- [TASK REQUIREMENTS]
1 - Decide whether each statement agrees with the text on burst image processing: (a) the image capture device itself can automatically select the best captured images; (b) images from the minimal processing stage are good enough for final uses that require higher image quality; (c) Figure 3 shows a schematic view of the image capturing device. Answer yes or no for each, quoting the words of the text that decide it.
2 - In the text on burst image processing, where is raw image data stored after it has been compressed with a compression algorithm?
3 - Quote the text on burst image processing from "DETAILED DESCRIPTION" to "high quality images.".

- [SOURCE]
────────────────────

MINIMALLY PROCESSING DISPLAYED IMAGES CAPTURED FROM A
BURST
FIELD OF THE INVENTION
The present invention relates to image capturing devices and more particularly to minimally processing displayed images captured from a burst.
BACKGROUND
After a digital camera captures an image, a significant amount of image processing is performed on raw image data to render the captured image to a display. The raw image data is often processed, stored in a frame buffer, compressed with a compression algorithm, and then stored in nonvolatile memory. Once an image is fully rendered, it is displayed to a user on a display of the camera.
Final rendering of a digital image can require several seconds of processing. This is particularly true of more advanced processes used to render good images out of limited quality data, such as the images captured by low cost camera phones. For example, noise filters on a camera phone can process a large megapixel image for several seconds before displaying the rendered image to a user. If a sequence of images is captured in rapid succession, then this processing time can be considerable and result in extreme delays in displaying pictures to users.
BRIEF DESCRIPTION OF THE DRAWINGS
Figure 1 illustrates a schematic view of an image capturing device in accordance with an exemplary embodiment of the present invention.
Figure 2 illustrates a flow chart for minimally processing displayed images captured from a burst in accordance with an exemplary embodiment of the present invention.
Figure 3 illustrates a flow diagram for minimally processing displayed images captured from a burst in accordance with an exemplary embodiment of the present invention.
DETAILED DESCRIPTION
Exemplary embodiments relate to methods and apparatus for minimally processing displayed images captured from a burst in an image capturing device. After images are captured during a burst, the images are minimally processed and displayed to a user. The user or image capturing device then selects one or more of the best displayed images, and these selected images are subject to more advanced processing to render final and high quality images.
One exemplary embodiment is a handheld digital camera, such as a camera phone, that enables a user to quickly capture a series or burst of images. The user can then review the captured images and select one or more of the best or favorite images. Selected images are subsequently fully processed, while non- selected images are discarded or not subject to full image processing. Hence, significant time and processing power are saved since the camera only fully processes the images selected by the user or image capture device. Furthermore, since images are initially and quickly pre-processed before being subject to full processing, the images are immediately available for review on a display. A user is not required to wait for multiple images captured during a burst to be fully processed before being viewed on the display of the camera.
One exemplary embodiment uses multi-tiered processing to immediately display a sequence of images captured during a burst. One embodiment utilizes limited, but high speed, image processing to initially create photos that are good enough to display on a handheld portable image capture device, but not good enough for final uses that require higher image quality. Because of the speed of capture, a burst of images can be quickly and immediately displayed to a user.
In one exemplary embodiment, image processing occurs in two separate stages at two separate times. During a first minimal processing stage, images captured during a burst are processed just enough to display the images to a display on
the image capture device. The minimal processing stage generates a relatively low quality image that is sufficient for display on a small handheld portable image capture device. The user can immediately view the images and select one or more of the images. Alternatively, the image capture device can automatically select one or more of the best captured images. Selected images are then processes again during a second full processing stage or maximum processing stage. During this second stage, the selected image or images are subject to more intensive processing to yield higher quality images. More advanced processing occurs during the second stage to produce a final quality rendered image.
Figure 1 illustrates a schematic view of an image capturing or capture device 100 in accordance with an exemplary embodiment of the present invention.

────────────────────

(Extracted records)
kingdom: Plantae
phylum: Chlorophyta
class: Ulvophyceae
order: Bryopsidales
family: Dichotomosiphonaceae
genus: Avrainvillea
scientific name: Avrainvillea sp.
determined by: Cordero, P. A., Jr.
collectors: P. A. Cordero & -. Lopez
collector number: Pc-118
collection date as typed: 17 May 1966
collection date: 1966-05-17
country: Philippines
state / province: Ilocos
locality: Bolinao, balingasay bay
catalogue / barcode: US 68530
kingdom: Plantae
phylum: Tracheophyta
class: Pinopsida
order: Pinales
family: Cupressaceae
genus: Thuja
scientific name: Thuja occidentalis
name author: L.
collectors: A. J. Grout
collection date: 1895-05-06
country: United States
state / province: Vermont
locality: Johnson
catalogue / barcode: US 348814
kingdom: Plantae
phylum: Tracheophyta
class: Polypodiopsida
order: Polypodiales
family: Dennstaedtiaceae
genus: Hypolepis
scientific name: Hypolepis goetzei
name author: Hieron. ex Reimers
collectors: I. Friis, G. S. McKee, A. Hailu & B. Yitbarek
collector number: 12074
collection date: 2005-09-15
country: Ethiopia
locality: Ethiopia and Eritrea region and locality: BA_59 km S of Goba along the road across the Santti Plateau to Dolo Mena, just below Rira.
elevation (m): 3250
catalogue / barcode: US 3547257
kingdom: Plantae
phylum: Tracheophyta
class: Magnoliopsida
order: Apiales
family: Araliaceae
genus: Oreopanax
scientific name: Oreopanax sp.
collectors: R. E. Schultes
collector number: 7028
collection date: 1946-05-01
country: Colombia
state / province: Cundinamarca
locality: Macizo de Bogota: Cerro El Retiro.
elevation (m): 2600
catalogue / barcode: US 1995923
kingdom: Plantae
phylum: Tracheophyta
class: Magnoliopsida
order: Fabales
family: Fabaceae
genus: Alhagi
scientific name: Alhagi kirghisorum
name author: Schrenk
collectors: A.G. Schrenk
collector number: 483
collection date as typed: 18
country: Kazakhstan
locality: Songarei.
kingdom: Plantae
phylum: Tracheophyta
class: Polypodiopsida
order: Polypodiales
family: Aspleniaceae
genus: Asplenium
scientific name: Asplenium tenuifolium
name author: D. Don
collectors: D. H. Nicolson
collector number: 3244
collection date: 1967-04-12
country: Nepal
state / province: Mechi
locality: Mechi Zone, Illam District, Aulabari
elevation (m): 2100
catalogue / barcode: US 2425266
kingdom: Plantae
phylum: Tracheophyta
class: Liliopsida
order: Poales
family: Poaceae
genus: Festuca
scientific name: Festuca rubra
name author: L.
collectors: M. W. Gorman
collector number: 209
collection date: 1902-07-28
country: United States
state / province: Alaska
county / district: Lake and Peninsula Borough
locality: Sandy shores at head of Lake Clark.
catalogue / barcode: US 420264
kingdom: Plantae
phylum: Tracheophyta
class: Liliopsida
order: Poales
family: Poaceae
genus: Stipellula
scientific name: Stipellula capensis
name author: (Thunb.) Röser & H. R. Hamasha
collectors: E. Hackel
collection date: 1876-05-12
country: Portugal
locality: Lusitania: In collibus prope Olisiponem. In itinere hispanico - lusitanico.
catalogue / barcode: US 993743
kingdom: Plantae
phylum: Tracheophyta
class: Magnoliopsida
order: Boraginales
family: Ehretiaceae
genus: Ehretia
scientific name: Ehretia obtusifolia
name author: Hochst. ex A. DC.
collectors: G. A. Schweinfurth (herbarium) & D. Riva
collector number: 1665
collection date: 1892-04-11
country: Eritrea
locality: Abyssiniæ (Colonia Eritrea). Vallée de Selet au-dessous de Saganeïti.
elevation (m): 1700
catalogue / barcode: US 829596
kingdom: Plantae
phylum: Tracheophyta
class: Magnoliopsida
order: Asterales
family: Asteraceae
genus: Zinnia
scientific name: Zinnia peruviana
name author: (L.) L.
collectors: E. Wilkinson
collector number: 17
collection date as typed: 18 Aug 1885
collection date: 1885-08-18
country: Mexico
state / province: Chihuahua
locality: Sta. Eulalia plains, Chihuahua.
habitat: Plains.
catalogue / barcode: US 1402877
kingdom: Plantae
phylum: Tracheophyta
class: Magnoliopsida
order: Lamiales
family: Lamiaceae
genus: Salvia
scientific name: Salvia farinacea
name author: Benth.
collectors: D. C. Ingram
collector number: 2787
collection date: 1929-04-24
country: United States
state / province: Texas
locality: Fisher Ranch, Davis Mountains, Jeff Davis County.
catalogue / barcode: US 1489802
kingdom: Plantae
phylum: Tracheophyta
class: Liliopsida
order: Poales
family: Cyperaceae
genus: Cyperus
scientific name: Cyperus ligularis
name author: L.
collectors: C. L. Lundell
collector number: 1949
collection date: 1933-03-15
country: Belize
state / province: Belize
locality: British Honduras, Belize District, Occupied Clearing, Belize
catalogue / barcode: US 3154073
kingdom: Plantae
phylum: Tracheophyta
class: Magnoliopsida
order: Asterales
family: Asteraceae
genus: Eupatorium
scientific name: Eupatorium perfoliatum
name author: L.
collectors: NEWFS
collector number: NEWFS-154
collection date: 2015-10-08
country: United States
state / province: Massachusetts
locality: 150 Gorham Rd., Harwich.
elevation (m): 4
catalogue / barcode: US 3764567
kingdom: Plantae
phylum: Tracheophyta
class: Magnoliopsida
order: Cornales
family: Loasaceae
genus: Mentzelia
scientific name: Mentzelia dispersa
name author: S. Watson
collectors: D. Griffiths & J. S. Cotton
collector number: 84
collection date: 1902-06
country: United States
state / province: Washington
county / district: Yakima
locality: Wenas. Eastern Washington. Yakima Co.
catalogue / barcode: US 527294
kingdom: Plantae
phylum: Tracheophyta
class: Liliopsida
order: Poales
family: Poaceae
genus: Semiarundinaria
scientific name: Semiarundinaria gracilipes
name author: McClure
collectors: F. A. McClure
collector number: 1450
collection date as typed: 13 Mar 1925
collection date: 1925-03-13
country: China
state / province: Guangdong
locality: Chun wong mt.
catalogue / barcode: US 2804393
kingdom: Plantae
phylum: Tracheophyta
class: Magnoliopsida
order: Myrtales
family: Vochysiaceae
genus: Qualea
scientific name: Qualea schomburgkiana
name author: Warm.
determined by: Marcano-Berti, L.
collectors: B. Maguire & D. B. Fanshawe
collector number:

────────────────────

- [SOLUTIONS TO THE EXERCISE]
1 -
(a) Yes: "Alternatively, the image capture device can automatically select one or more of the best captured images."
(b) No: "but not good enough for final uses that require higher image quality."
(c) No: "Figure 3 illustrates a flow diagram for minimally processing displayed images captured from a burst"

2 - In nonvolatile memory.

3 -
DETAILED DESCRIPTION
Exemplary embodiments relate to methods and apparatus for minimally processing displayed images captured from a burst in an image capturing device. After images are captured during a burst, the images are minimally processed and displayed to a user. The user or image capturing device then selects one or more of the best displayed images, and these selected images are subject to more advanced processing to render final and high quality images.